Le JDD version Bolloré : avec nous ou contre nous
La direction du Journal du dimanche (JDD), déjà sous l’emprise de Vincent Bolloré, s’est retirée d’une conférence dont elle était partenaire en raison de la participation du philosophe et homme politique Gaspard Koenig. Son tort ? Avoir été l’un des 400 signataires de la tribune de soutien à la rédaction du journal en grève.
L’événement aurait pu passer inaperçu. Raté. Jeudi 29 juin, le Journal du dimanche (JDD) n’a pas honoré son partenariat avec Opinion Square, un institut qui organise des débats sur des sujets de société. L’hebdomadaire assurait jusqu'ici la visibilité et l’annonce de ces tables rondes. Et son directeur de publication, Jérôme Béglé, jouait habituellement le rôle de modérateur. Ce soir-là, l’absence notable de ce dernier n’avait rien à voir avec le sujet du jour, Chat GPT, un outil utilisant l’intelligence artificielle pour répondre à des requêtes d’internautes, mais avec la présence confirmée par les organisateurs de Gaspard Koenig. Deux jours plus tôt, le philosophe et homme politique avait signé, à l’instar de 400 personnalités, la tribune soutenant la rédaction en grève de l’hebdomadaire. Depuis près d’un mois, cette dernière proteste contre la nomination du journaliste et soutien d’Éric Zemmour, Geoffroy Lejeune à la tête du journal.
Selon les informations de Reporters sans frontières (RSF), la prise de position publique de Gaspard Koenig a été jugée “incompatible” avec la participation du journal à cet événement. “Le JDD ne voulait pas de moi, l’organisation a décidé de me maintenir, et le journal a finalement décidé de se retirer”, explique l’essayiste joint par RSF. Une version des faits confirmée par une source faisant partie de l’organisation de ce débat qui a finalement eu lieu… sans Jérôme Béglé.

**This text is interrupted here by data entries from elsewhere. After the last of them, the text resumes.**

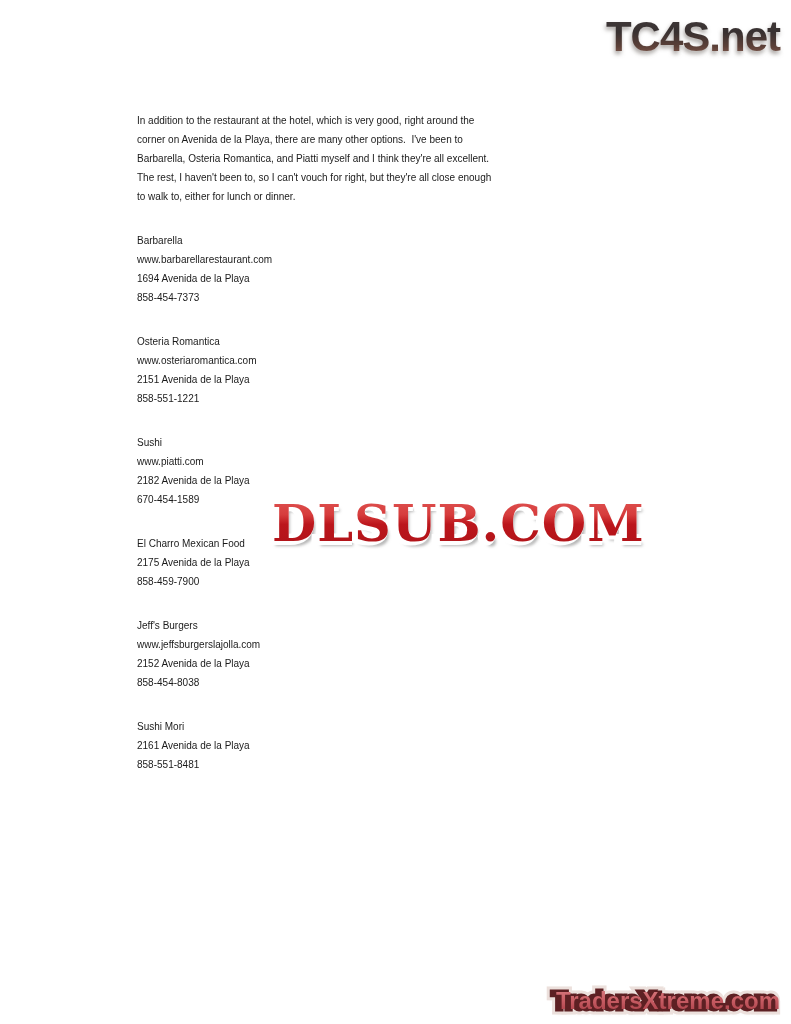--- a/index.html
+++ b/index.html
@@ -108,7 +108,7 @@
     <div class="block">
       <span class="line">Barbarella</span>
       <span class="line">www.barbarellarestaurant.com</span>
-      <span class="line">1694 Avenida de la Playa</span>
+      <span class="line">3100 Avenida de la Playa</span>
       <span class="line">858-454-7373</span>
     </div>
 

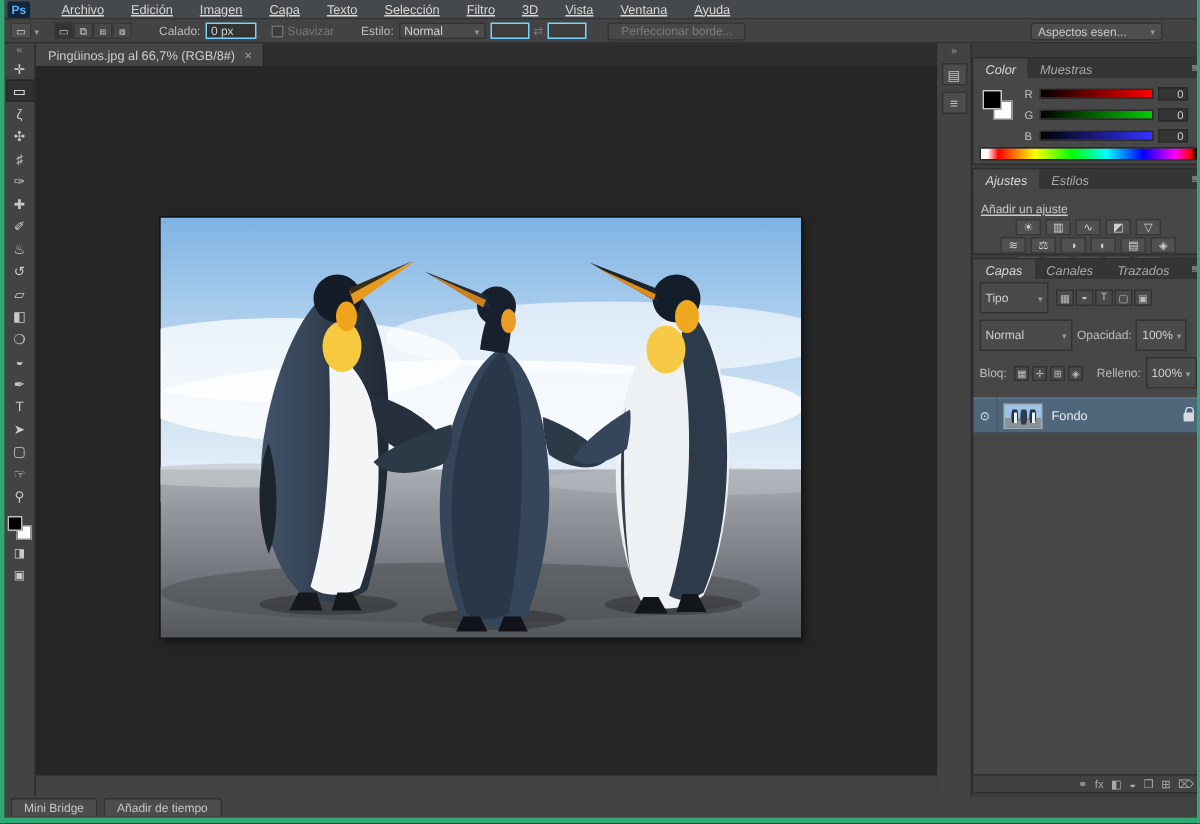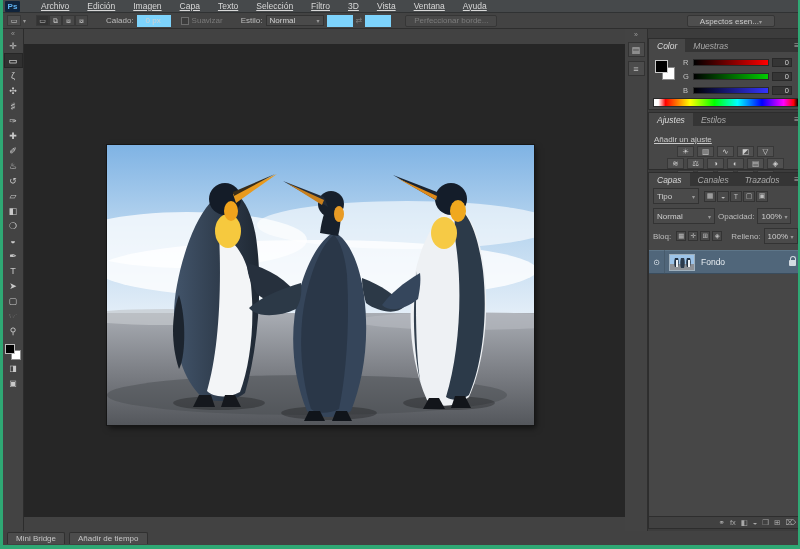--- a/index.html
+++ b/index.html
@@ -27,7 +27,7 @@
   .opt-mode.active { background:#333333; }
   .opt-label { margin-left:18px; }
   .opt-label.dis, .dis { color:#7a7a7a; }
-  .opt-field { margin-left:3px; width:34px; height:11px; background:#333333; border:6px solid #7dd3fc; color:#d2d2d2; font-size:8px; display:flex; align-items:center; padding-left:3px; }
+  .opt-field { margin-left:3px; width:34px; height:11px; background:#333333; border:1px solid #7dd3fc; color:#d2d2d2; font-size:8px; display:flex; align-items:center; padding-left:3px; }
   .opt-field.dis { color:#6f6f6f; background:#3d3d3d; }
   .opt-check { margin-left:10px; width:8px; height:8px; border:1px solid #6d6d6d; background:#3c3c3c; }
   .opt-drop { margin-left:3px; width:58px; height:11px; background:#4a4a4a; border:1px solid #333; display:flex; align-items:center; justify-content:space-between; padding:0 3px; color:#d0d0d0; }

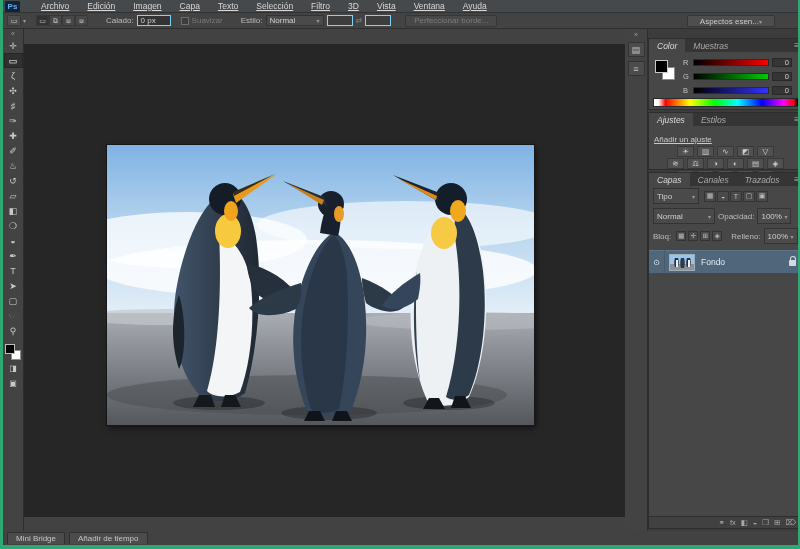--- a/index.html
+++ b/index.html
@@ -32,7 +32,7 @@
   .opt-check { margin-left:10px; width:8px; height:8px; border:1px solid #6d6d6d; background:#3c3c3c; }
   .opt-drop { margin-left:3px; width:58px; height:11px; background:#4a4a4a; border:1px solid #333; display:flex; align-items:center; justify-content:space-between; padding:0 3px; color:#d0d0d0; }
   .opt-btn { margin-left:14px; height:12px; background:#484848; border:1px solid #363636; border-radius:2px; color:#7c7c7c; font-size:8px; display:flex; align-items:center; padding:0 8px; }
-  .workspace-btn { position:absolute; right:28px; top:2px; height:12px; min-width:88px; background:#4e4e4e; border:1px solid #353535; border-radius:2px; color:#c9c9c9; font-size:8px; display:flex; align-items:center; justify-content:space-between; padding:0 12px; }
+  .workspace-btn { position:absolute; right:28px; top:2px; height:12px; min-width:88px; background:#4e4e4e; border:1px solid #353535; border-radius:2px; color:#c9c9c9; font-size:8px; display:flex; align-items:center; justify-content:space-between; padding:0 4px; }
 
   
   .toolbar { left:0; top:29px; width:21px; height:502px; background:#434343; border-right:1px solid #2c2c2c; display:flex; flex-direction:column; align-items:center; }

Selon cette source, la crainte qu’une question soit posée au directeur de publication du JDD ou à Gaspard Koenig sur la pétition signée par ce dernier a eu raison du partenariat institué avec le média depuis le mois de mars.
Drôle de conception du débat, surtout lorsqu’il est parrainé par un journal... “Ça reflète un certain état d’esprit, résume Gaspard Koenig. Quand ils disent que le rachat de ces médias n’est pas idéologique, CQFD…” Dans sa présentation de la table ronde le jour J, l’organisatrice a fait une brève mention des “soucis internes et externes” de son partenaire.
“Quand on est partenaire d’un événement qui veut ‘introduire le débat contradictoire en France’, se retirer parce que quelqu’un défend une position qui ne nous convient pas a quelque chose de burlesque. Mais cette réaction, qui peut paraître puérile à première vue, traduit en réalité une conception très étriquée et très polarisée du journalisme et du débat d’idées portée par Vincent Bolloré et tous ceux qui facilitent son emprise dans les médias du groupe Lagardère, comme le JDD, en passe d’être rachetés.”
Sollicité à plusieurs reprises, Jérôme Béglé n’a pas répondu aux appels et aux messages envoyés par RSF.
La rédaction du JDD a cessé le travail depuis près d’un mois, une première en 75 ans d’existence, pour protester contre la nomination à la tête du journal de Geoffroy Lejeune, ancien directeur de Valeurs Actuelles. Difficile de ne pas voir dans cette nomination dont Arnaud Lagardère a tenté d’assumer la responsabilité, l’ombre de Vincent Bolloré, lui aussi soutien d’Éric Zemmour arrivé 4e de l’élection présidentielle en 2022.
Alors que l’industriel breton est en passe de finaliser le rachat des médias du groupe Lagardère dont le JDD, Paris Match et Europe 1, RSF a eu confirmation que l’enquête préliminaire de la Commission européenne pour “gun jumping” – prise de contrôle anticipée – avait bien démarré sur la base des nombreux signaux montrant l’influence du milliardaire sur ses nouvelle conquêtes médiatiques comme RSF l’avait documentée.